Page excerpt:
::::::
I recommend you read some of Robert Greene articles. He seems to be a pretty smart guy, not to mention mathematics professor at UCLA and also a musician.

My personal paradigm for a loudspeaker system is to reproduce the original recorded signal with minimal influence from the room of the reproduced sound at the listening position.

Some recordings sound like a live event because they are recordings on a live event. Others were generated in a studio, possibly purely electronically, and have no semblance of a live sound event. Of course no recording replayed through speakers, in my opinion, is remotely close to sounding like a real, live event as do binaural recordings through good headphones.

How did your speakers sound when you listened to them outdoors?
::::::
Problems and tasks:
1. Does each statement agree with the loudspeaker passage? Answer yes or no, quoting the words that decide it. (a) The writer describes Robert Greene as a mathematics professor at UCLA. (b) The writer holds that recordings replayed through speakers come close to sounding like a real, live event. (c) Some recordings were generated in a studio, possibly purely electronically.
2. Could you rework part of the loudspeaker passage, beginning at the words "Some recordings sound" and stopping after "to them outdoors?", with "studio" changed to "workshop"?
3. How would you put this sentence from the loudspeaker passage into Spanish: "Others were generated in a studio, possibly purely electronically, and have no semblance of a live sound event."
The records that come next are separate material, unconnected to the loudspeaker passage.

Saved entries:
::::::
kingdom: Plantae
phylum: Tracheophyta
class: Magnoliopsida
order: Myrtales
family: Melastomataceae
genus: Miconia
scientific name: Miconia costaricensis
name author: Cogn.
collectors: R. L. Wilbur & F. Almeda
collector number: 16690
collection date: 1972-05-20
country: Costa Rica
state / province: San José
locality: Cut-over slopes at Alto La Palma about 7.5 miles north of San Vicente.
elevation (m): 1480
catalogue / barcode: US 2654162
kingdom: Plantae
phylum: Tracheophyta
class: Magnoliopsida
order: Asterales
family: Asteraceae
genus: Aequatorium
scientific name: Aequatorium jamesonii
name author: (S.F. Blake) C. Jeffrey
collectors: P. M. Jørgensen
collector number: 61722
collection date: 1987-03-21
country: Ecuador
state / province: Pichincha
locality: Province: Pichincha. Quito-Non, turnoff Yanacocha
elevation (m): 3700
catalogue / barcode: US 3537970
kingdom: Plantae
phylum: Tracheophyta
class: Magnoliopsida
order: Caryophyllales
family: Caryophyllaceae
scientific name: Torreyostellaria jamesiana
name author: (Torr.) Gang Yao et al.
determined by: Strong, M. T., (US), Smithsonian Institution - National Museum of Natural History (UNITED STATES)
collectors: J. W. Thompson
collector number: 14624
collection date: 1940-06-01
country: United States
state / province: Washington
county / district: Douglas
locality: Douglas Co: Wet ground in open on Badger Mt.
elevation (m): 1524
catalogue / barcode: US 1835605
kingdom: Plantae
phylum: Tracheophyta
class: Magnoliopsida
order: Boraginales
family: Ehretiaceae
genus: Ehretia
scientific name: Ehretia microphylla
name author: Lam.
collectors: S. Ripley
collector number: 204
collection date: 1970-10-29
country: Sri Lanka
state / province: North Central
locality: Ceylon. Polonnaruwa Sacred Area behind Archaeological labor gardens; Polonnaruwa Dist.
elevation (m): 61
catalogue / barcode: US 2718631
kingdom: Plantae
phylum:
::::::
Results:
1.
(a) Yes: "not to mention mathematics professor at UCLA"
(b) No: "no recording replayed through speakers, in my opinion, is remotely close to sounding like a real, live event"
(c) Yes: "Others were generated in a studio, possibly purely electronically"

2.
Some recordings sound like a live event because they are recordings on a live event. Others were generated in a workshop, possibly purely electronically, and have no semblance of a live sound event. Of course no recording replayed through speakers, in my opinion, is remotely close to sounding like a real, live event as do binaural recordings through good headphones.

How did your speakers sound when you listened to them outdoors?

3. Otras se generaron en un estudio, posiblemente de forma puramente electrónica, y no tienen ninguna semejanza con un evento sonoro en vivo.